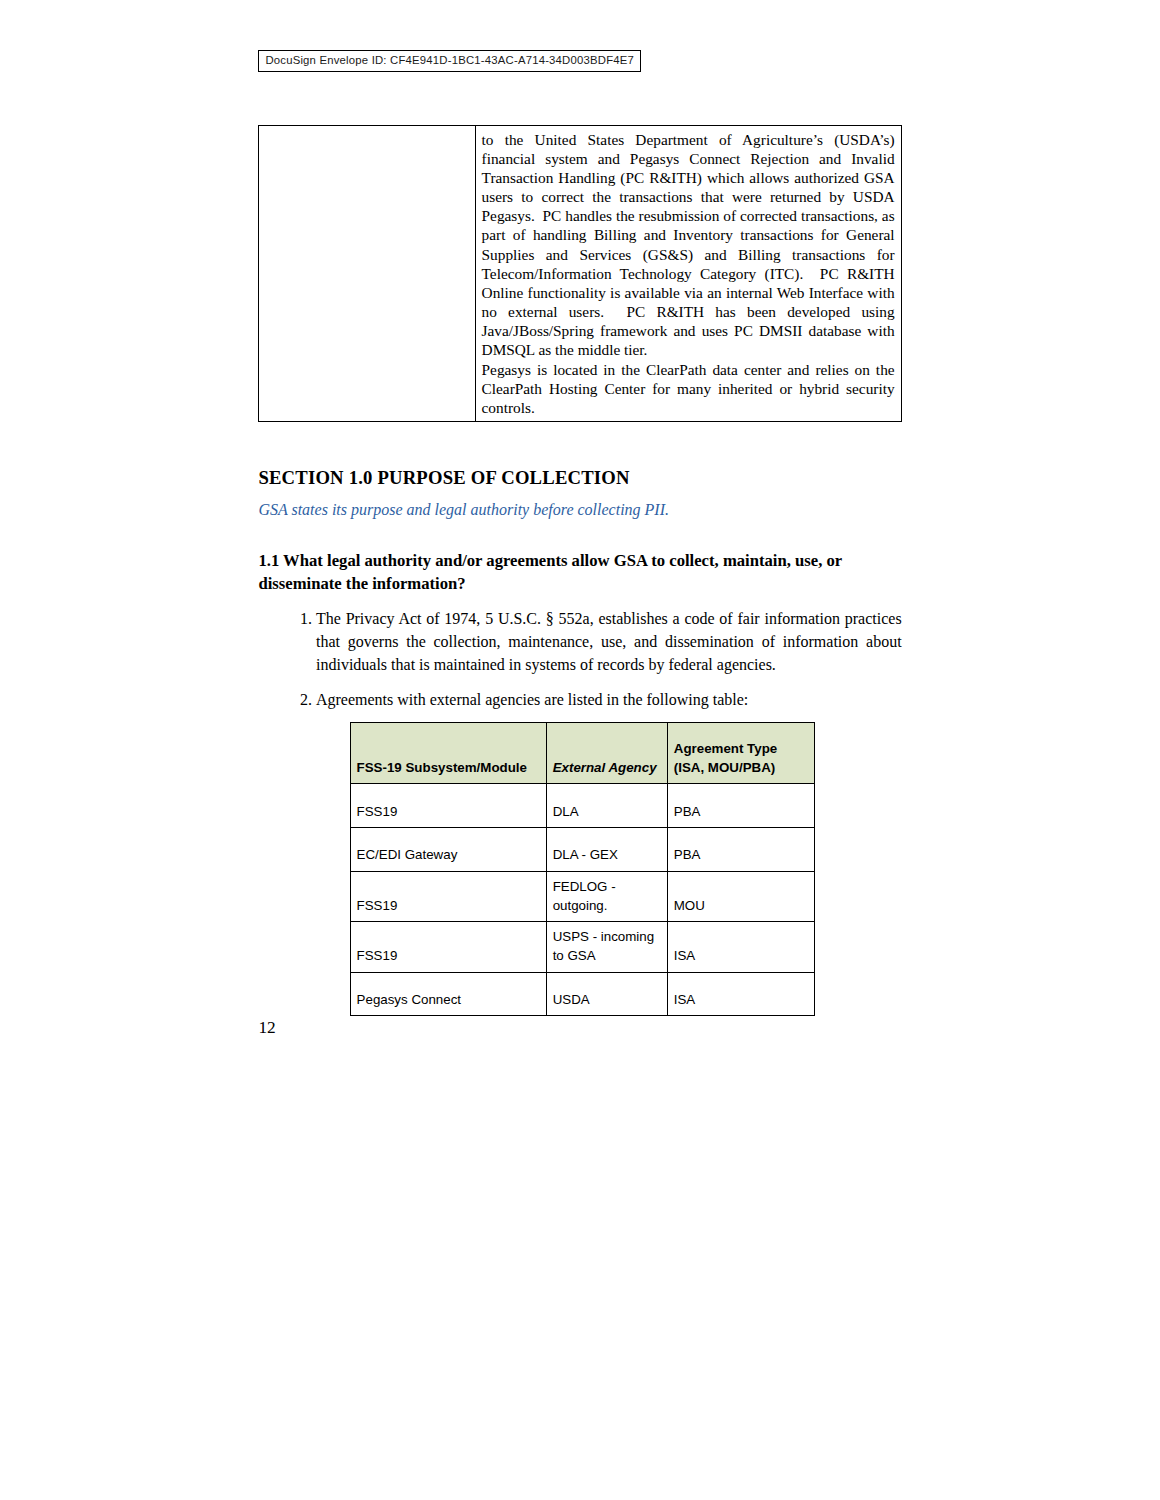DocuSign Envelope ID: CF4E941D-1BC1-43AC-A714-34D003BDF4E7
| | to the United States Department of Agriculture’s (USDA’s) financial system and Pegasys Connect Rejection and Invalid Transaction Handling (PC R&ITH) which allows authorized GSA users to correct the transactions that were returned by USDA Pegasys. PC handles the resubmission of corrected transactions, as part of handling Billing and Inventory transactions for General Supplies and Services (GS&S) and Billing transactions for Telecom/Information Technology Category (ITC). PC R&ITH Online functionality is available via an internal Web Interface with no external users. PC R&ITH has been developed using Java/JBoss/Spring framework and uses PC DMSII database with DMSQL as the middle tier. Pegasys is located in the ClearPath data center and relies on the ClearPath Hosting Center for many inherited or hybrid security controls. |
SECTION 1.0 PURPOSE OF COLLECTION
GSA states its purpose and legal authority before collecting PII.
1.1 What legal authority and/or agreements allow GSA to collect, maintain, use, or disseminate the information?
The Privacy Act of 1974, 5 U.S.C. § 552a, establishes a code of fair information practices that governs the collection, maintenance, use, and dissemination of information about individuals that is maintained in systems of records by federal agencies.
Agreements with external agencies are listed in the following table:
| FSS-19 Subsystem/Module | External Agency | Agreement Type (ISA, MOU/PBA) |
| --- | --- | --- |
| FSS19 | DLA | PBA |
| EC/EDI Gateway | DLA - GEX | PBA |
| FSS19 | FEDLOG - outgoing. | MOU |
| FSS19 | USPS - incoming to GSA | ISA |
| Pegasys Connect | USDA | ISA |
12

#####

**THE TASK**. Retype, without any change, every line from the one with "SECTION 1.0 PURPOSE OF COLLECTION" to the bottom of the listing.

**EXERCISE RESPONSE**.
SECTION 1.0 PURPOSE OF COLLECTION
GSA states its purpose and legal authority before collecting PII.
1.1 What legal authority and/or agreements allow GSA to collect, maintain, use, or disseminate the information?
The Privacy Act of 1974, 5 U.S.C. § 552a, establishes a code of fair information practices that governs the collection, maintenance, use, and dissemination of information about individuals that is maintained in systems of records by federal agencies.
Agreements with external agencies are listed in the following table:
| FSS-19 Subsystem/Module | External Agency | Agreement Type (ISA, MOU/PBA) |
| --- | --- | --- |
| FSS19 | DLA | PBA |
| EC/EDI Gateway | DLA - GEX | PBA |
| FSS19 | FEDLOG - outgoing. | MOU |
| FSS19 | USPS - incoming to GSA | ISA |
| Pegasys Connect | USDA | ISA |
12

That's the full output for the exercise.